The Government's buyback scheme of soon-to-be illegal military style semi-automatic guns could cost $300 million - a massive increase from what was earlier predicted, Deputy Prime Minister Winston Peters acknowledged today.
Regardless of cost, "we're going to have to do it if we're going to ensure the security of this country", Mr Peters told TVNZ1's Breakfast today.
Prime Minister Jacinda Ardern earlier said the cost was expected to be between $100 and $200 million.
"We've got a pretty wide picture of what the cost could be because we don't know what the numbers are," Mr Peters said. "We don't know what we're looking at in terms of the number and the cost of those military style equipment which they're being required to hand back to us."

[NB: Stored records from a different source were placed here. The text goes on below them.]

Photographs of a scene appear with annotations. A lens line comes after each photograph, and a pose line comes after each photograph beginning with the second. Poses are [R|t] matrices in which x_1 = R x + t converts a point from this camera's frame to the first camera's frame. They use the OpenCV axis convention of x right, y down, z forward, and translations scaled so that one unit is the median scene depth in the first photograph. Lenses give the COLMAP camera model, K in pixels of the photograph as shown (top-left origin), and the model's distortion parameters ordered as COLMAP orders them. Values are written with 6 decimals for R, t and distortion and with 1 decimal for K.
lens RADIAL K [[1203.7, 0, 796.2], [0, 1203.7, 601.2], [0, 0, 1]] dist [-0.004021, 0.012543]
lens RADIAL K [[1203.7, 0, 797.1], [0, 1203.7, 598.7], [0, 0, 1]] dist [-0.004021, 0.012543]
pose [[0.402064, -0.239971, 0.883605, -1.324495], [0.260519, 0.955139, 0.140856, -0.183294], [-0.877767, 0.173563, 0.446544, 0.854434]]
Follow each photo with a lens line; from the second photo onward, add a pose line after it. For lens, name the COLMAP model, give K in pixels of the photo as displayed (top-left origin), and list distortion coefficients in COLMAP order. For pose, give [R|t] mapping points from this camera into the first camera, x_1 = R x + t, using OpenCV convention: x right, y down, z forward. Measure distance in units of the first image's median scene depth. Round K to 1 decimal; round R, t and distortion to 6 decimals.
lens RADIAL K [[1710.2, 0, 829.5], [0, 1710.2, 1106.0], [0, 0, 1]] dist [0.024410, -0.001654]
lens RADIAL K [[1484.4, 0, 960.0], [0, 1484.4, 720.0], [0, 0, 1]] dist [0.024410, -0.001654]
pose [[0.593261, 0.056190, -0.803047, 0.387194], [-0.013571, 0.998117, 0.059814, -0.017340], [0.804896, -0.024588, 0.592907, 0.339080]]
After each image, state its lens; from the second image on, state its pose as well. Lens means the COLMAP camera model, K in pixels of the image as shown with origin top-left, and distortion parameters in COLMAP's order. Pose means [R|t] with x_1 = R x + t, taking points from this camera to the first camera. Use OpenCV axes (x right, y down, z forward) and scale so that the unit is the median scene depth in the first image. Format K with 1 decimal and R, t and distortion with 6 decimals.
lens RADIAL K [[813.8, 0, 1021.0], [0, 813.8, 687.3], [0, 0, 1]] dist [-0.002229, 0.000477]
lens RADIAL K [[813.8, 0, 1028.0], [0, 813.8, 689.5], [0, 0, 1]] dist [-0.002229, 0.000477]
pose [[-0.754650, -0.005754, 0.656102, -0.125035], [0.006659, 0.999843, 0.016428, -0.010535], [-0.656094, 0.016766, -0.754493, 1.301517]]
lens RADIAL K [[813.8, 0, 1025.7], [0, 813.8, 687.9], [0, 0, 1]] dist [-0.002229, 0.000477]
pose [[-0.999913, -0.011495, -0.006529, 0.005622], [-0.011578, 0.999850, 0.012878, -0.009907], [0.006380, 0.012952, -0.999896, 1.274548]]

However, the Council of Licenced Firearms Owners reckons the buyback scheme could cost closer to $500 million.
COLFO, which represents about 30,000 people, wants compensation to be widened. "There's also things like ammunition, reloading equipment, cases, a whole lot of things associated with people owning those types of firearms for their legitimate reasons," Nicole McKee of COLFO said.
Mr Peters assured today that people will be paid a fair price, although the specifics of how the buyback would work are yet to be determined.
Ms Ardern announced the ban of military style semi-automatic guns, as well as high-capacity magazines and attachments, on March 21.
The ban followed the terrorist attack on March 15 that killed 50 Muslims at two Christchurch mosques while they prayed.
People are required by law to hand back the weapons by September this year. Anyone failing to comply with the law changes could face up to 10 years in prison.